What is needed here is every line of the records that includes "itself".

● ● ● ● ●

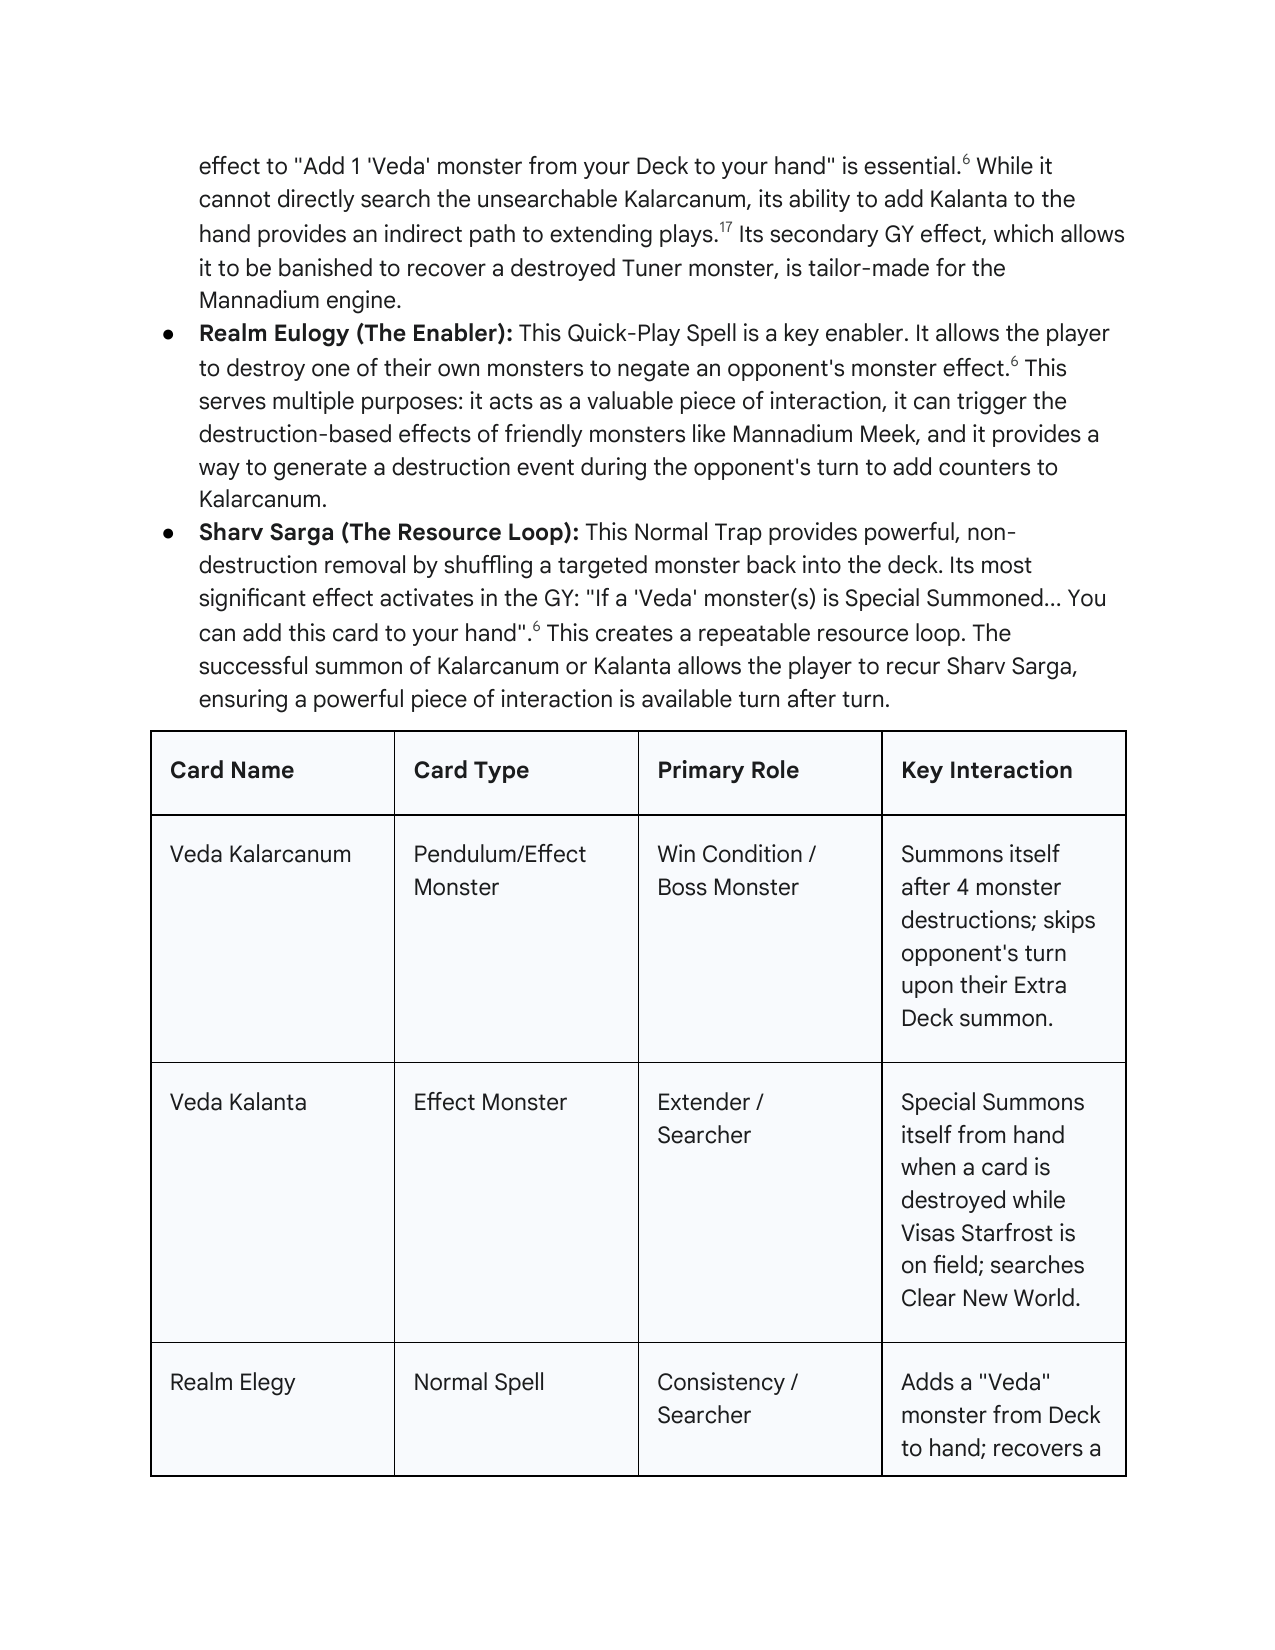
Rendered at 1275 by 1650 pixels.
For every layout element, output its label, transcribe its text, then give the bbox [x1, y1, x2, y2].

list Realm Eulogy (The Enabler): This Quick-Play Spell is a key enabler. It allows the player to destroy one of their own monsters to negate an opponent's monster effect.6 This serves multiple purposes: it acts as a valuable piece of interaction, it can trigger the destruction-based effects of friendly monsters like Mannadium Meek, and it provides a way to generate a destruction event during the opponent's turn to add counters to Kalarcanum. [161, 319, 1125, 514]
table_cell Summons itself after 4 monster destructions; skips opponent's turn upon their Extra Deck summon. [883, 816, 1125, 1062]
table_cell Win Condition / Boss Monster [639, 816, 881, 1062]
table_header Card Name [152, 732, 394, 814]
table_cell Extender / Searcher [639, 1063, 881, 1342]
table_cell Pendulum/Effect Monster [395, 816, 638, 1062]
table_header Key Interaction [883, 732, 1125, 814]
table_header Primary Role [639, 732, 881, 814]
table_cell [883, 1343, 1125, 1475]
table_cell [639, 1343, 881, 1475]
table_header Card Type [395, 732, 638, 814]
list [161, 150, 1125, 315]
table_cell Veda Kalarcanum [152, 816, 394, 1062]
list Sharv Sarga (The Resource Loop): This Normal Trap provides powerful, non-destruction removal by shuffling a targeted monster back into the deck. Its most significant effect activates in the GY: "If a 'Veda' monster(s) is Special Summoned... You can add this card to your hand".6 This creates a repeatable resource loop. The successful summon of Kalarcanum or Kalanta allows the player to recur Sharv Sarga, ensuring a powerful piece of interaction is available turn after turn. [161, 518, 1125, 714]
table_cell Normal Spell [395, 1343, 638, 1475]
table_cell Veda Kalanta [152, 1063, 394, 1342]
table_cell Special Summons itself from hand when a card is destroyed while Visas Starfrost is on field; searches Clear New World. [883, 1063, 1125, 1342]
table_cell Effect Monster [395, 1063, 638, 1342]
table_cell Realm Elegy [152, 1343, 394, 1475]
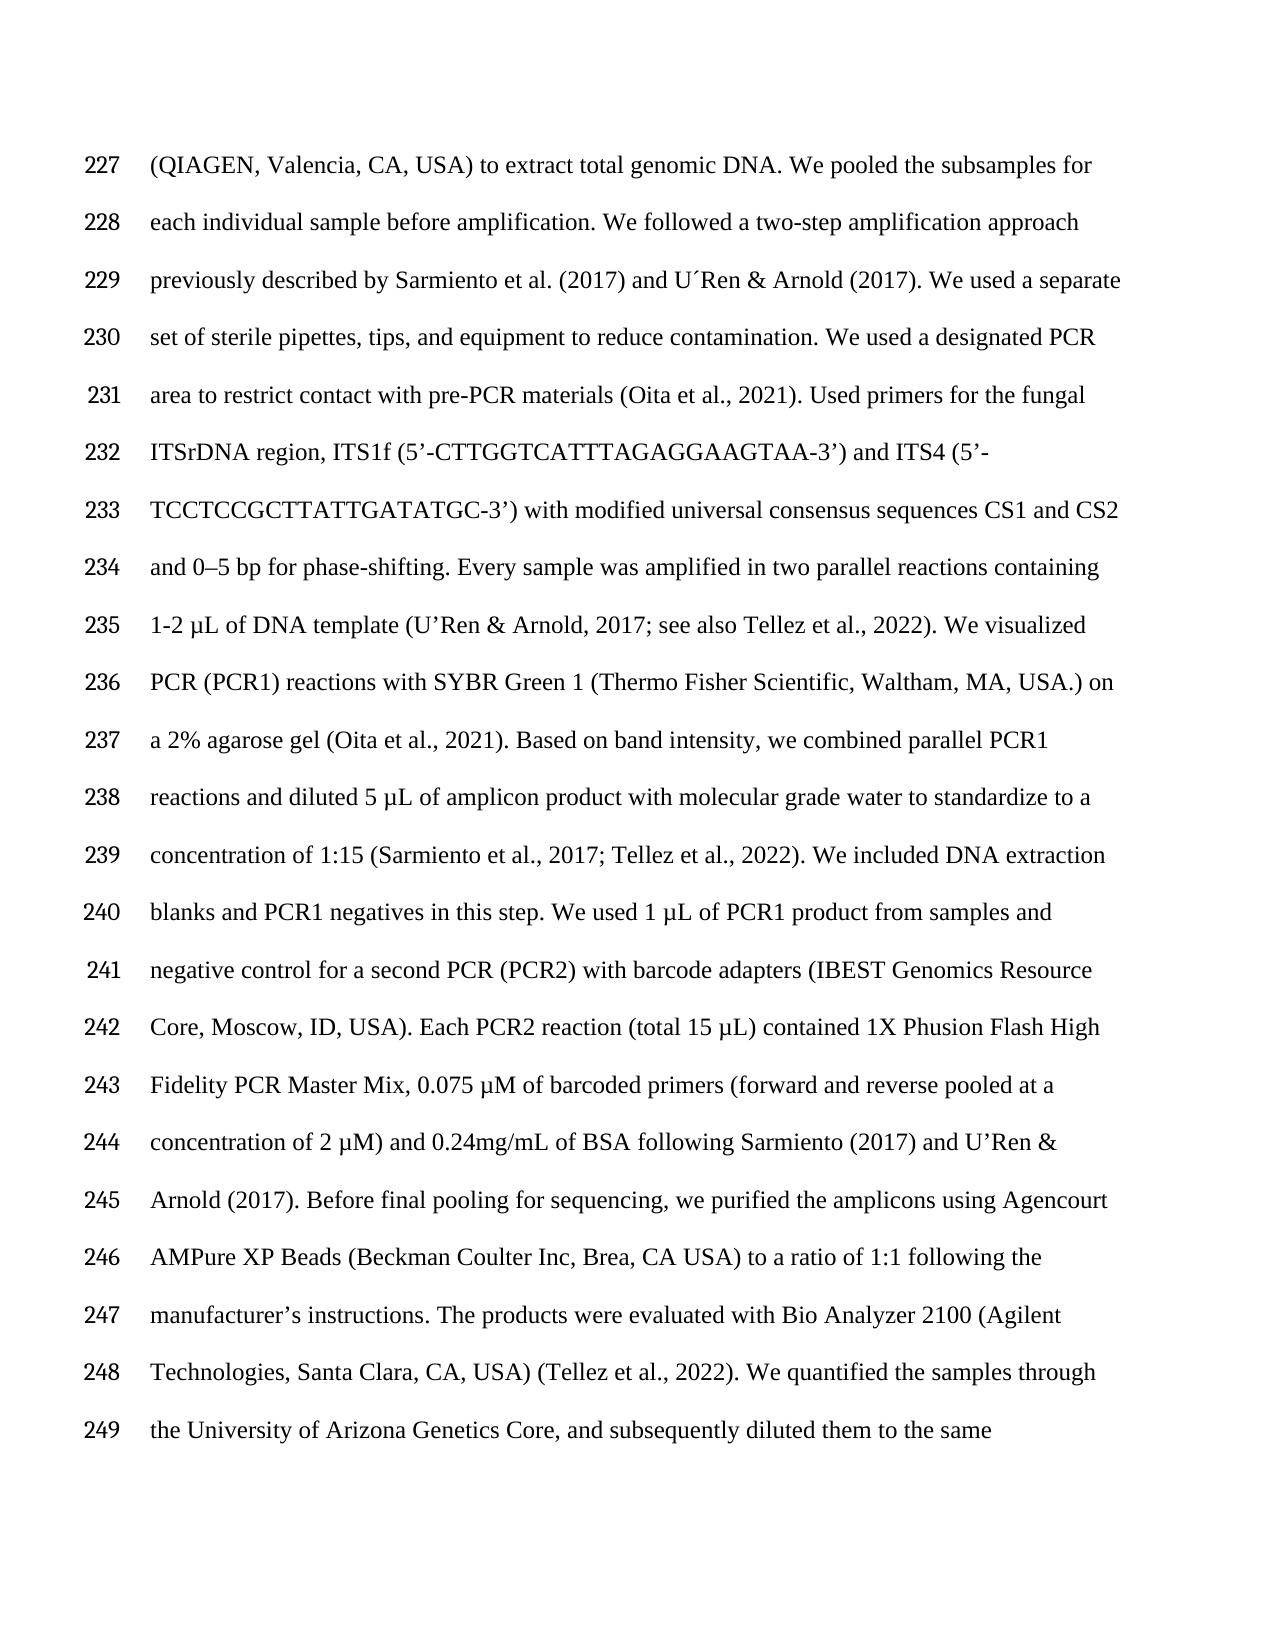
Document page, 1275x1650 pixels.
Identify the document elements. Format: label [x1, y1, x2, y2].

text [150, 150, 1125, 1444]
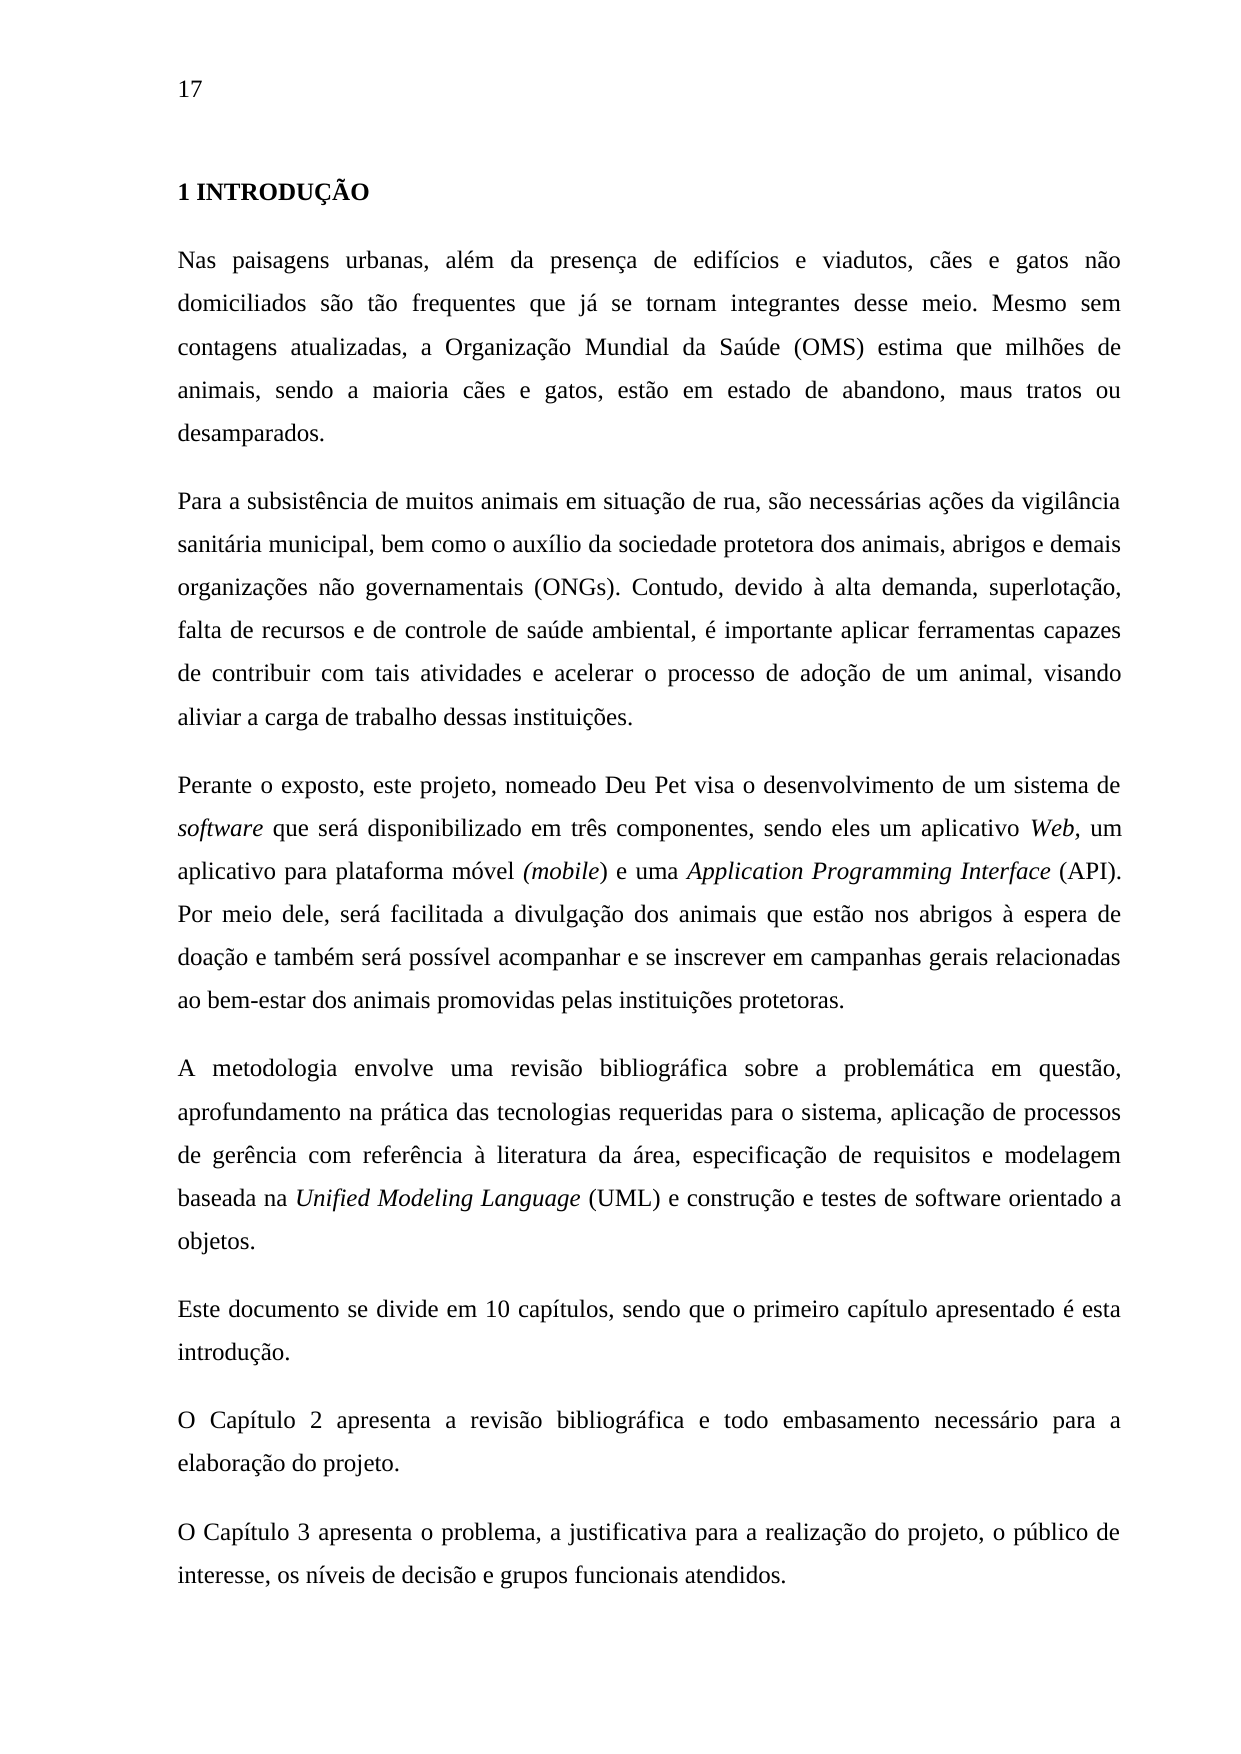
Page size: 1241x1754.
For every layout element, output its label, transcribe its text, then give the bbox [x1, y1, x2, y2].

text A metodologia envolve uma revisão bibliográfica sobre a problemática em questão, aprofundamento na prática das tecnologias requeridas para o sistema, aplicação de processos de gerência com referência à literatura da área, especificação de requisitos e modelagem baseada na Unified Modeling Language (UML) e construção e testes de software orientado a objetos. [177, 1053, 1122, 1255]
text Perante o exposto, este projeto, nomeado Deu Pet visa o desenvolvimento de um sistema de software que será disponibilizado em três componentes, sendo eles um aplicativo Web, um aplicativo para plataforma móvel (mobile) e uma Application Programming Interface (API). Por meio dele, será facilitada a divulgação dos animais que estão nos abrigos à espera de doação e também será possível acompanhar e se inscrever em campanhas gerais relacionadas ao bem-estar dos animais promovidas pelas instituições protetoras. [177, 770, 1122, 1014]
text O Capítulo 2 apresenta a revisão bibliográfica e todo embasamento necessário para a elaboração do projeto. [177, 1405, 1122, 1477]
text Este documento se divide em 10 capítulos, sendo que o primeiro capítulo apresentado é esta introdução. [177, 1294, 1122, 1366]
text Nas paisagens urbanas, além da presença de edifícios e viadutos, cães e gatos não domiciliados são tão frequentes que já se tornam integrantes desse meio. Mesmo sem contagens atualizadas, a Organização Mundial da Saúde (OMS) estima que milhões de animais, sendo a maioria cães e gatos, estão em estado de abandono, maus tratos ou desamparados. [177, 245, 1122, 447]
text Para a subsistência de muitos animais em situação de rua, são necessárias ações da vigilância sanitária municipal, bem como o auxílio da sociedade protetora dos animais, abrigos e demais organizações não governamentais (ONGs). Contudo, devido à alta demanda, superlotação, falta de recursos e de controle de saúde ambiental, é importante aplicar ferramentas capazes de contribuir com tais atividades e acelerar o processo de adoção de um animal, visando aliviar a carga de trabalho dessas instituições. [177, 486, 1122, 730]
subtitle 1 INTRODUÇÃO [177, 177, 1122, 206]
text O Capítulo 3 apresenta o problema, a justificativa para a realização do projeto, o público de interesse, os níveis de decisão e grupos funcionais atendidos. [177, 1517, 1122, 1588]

● ● ● ● ●

Expected output:
table_cell Summons itself after 4 monster destructions; skips opponent's turn upon their Extra Deck summon. [883, 816, 1125, 1062]
table_cell Special Summons itself from hand when a card is destroyed while Visas Starfrost is on field; searches Clear New World. [883, 1063, 1125, 1342]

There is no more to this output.